Atendo uma adolescente que causa preocupação a sua mãe em razão de um suposto desvio de comportamento. Pergunto sobre o que percebe de motivo de preocupações. Responde que o que a deixa mais chateada, no momento, é que seu celular deu pau (estragou). Diante dessa resposta poderia supor que nesse mundo de tantas desigualdades e alvoroços sociais-econômicos e de comportamento de jovens, essa menina estaria desconectada do ambiente que a cerca. Optei, no entanto, pela feliz contemplação de que o motivo de sua chateação poderia ser removido com o simples conserto de seu aparelho de comunicação em rede ou, ainda melhor, pela troca dele afinal, como se pode querer que os adolescentes vivam sem rede de relacionamentos?
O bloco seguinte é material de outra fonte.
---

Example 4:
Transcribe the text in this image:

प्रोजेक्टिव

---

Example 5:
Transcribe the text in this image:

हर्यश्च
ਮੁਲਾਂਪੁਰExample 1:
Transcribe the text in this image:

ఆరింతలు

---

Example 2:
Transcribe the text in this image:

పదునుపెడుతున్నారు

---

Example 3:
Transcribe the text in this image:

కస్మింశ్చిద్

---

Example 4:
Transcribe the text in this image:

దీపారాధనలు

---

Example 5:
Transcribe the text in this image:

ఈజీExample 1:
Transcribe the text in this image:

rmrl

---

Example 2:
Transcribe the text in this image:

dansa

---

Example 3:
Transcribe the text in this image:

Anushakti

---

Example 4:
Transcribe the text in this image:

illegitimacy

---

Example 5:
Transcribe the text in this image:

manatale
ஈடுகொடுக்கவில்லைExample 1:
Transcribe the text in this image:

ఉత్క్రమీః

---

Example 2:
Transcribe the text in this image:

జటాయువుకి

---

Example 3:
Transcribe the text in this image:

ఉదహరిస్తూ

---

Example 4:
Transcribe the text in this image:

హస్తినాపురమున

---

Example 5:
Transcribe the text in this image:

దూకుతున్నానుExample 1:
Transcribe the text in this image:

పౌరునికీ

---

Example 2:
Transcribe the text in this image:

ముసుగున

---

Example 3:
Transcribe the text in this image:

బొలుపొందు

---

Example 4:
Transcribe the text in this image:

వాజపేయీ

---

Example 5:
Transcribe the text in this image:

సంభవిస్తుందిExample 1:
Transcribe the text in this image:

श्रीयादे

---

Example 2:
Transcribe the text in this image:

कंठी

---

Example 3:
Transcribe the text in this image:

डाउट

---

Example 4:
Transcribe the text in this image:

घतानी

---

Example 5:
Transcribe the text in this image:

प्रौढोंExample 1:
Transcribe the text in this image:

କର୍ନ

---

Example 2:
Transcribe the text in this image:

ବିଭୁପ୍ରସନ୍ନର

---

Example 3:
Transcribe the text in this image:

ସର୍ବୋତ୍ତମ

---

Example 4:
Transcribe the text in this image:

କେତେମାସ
Interessante observar que nas feiras de livros os títulos mais comercializados tratam de autores que abordam temas de ajuda, autoajuda ou livros sobre religiosidade-espiritualidade. Ninguém quer saber de livros de história, economia, biografias ou outros. Por que será?
Deve ser porque as pessoas buscam o que está definitivamente faltando a suas vidas e certamente não é a busca frenética informações econômicas ou históricas; as pessoas buscam estratos positivos para o cotidiano.
A adolescente em questão me fez lembrar de minha irmã que, carinhosamente chamamos de Bita. Ela é noveleira tal qual era minha mãe. Dia desses estava comentando sobre Luca (Paiulo Betti), Luca (Mario Gomes), Bertazzo (Nuno Leal Maia), Bina (Georgia Gomide) e Super Theo (Marcos Frota), personagens da novela Vereda (1983), parece que foi ontem. Rimos das aventuras dos simpáticos personagens, rimos tristemente, é verdade, porque lembravam minha mãe e esse era um mundo televisivo, bem diferente da realidade da vida de cada um de nós. A adolescente era preocupada com o celular, nada tinha de maior importância no momento. Pensei que ela estava com um problema, que é o que nomino sobre uma situação em que a resolução não está ao alcance da própria pessoa. Isso é um problema. Quando o incômodo pode ser resolvido sem ajuda de terceiros costumo dizer que já não é problema.
Então, poderíamos considerar que os livros mais vendidos são os que oferecem o que as pessoas buscam e o que buscam é simplesmente ideias de como aproveitar a vida e a maneira inteligente de superar problemas. As pessoas estão de saco cheio das coisas oferecidas pelos telejornais: roubalheiras, impunidades, sarcasmos. Talvez deixariam de ser chateação se pudéssemos deletá-los, talvez com o voto, não num messiânico personagem mas, numa figura de carne e osso que redima nossas esperanças. Onde encontrá-lo? Por enquanto, só nas novelas.